Work request:
If a line in the listing includes the word "Table", copy it out.

Dataset excerpts:

^^^^

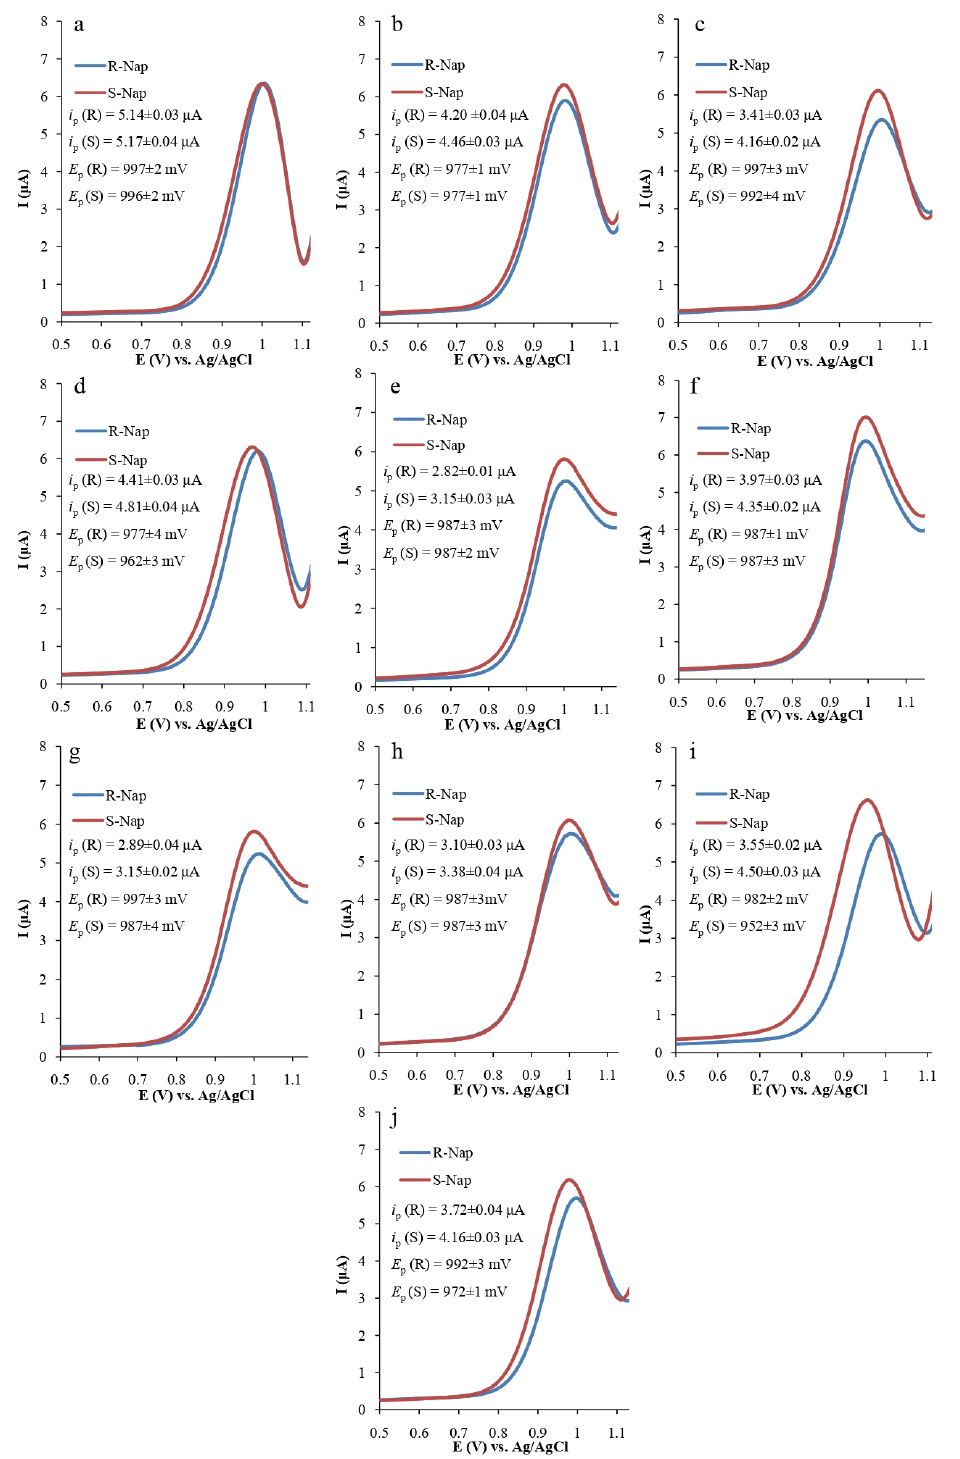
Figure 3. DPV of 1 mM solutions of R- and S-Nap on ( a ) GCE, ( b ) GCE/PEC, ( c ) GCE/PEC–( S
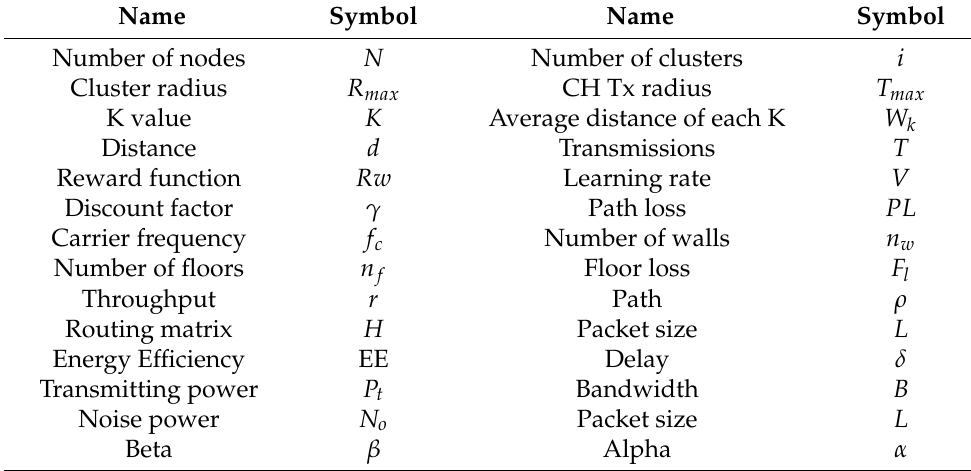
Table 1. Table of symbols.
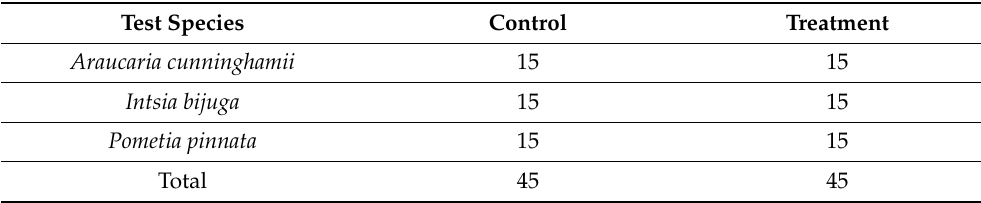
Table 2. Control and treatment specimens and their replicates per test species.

^^^^

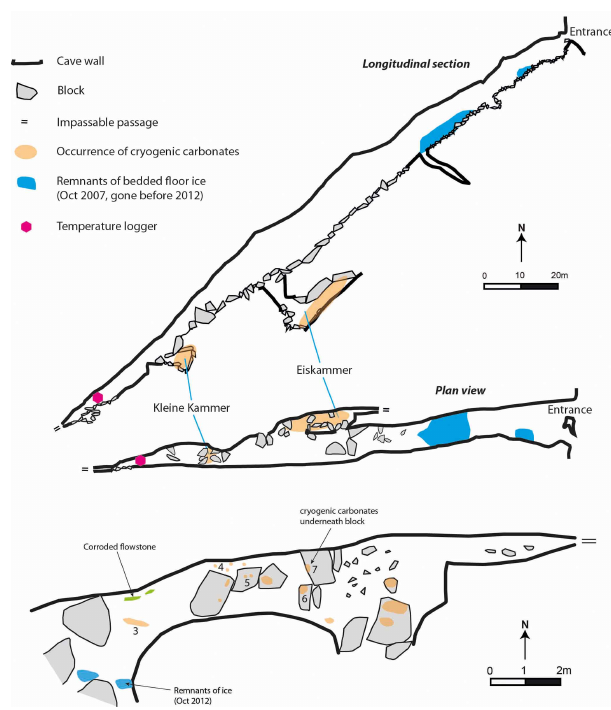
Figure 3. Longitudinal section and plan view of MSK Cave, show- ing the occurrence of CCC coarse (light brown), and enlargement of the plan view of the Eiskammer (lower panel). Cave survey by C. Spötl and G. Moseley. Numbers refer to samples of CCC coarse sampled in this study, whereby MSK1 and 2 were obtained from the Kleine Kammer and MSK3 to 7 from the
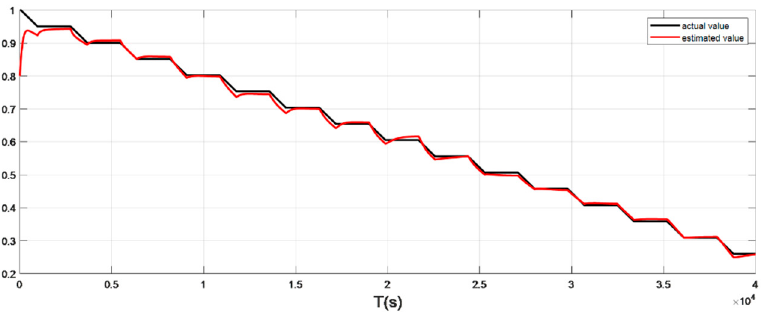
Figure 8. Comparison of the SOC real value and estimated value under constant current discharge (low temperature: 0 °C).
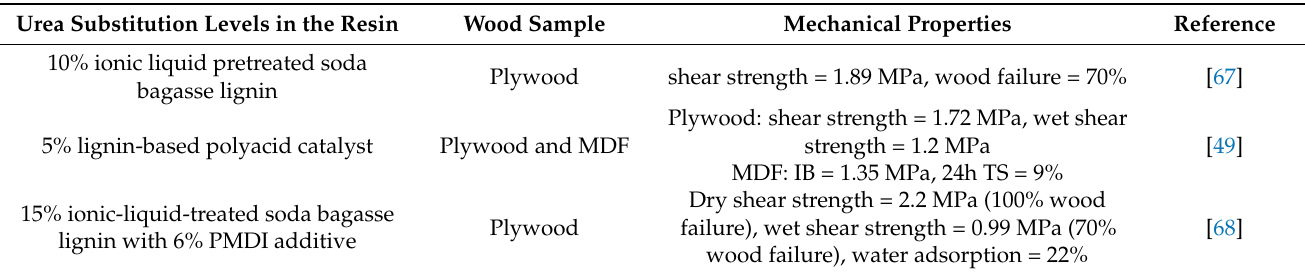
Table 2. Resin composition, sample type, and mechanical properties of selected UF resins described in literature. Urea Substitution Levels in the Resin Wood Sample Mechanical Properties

^^^^

Response below:
Table 1. Table of symbols.
Table 2. Control and treatment specimens and their replicates per test species.
Table 2. Resin composition, sample type, and mechanical properties of selected UF resins described in literature. Urea Substitution Levels in the Resin Wood Sample Mechanical Properties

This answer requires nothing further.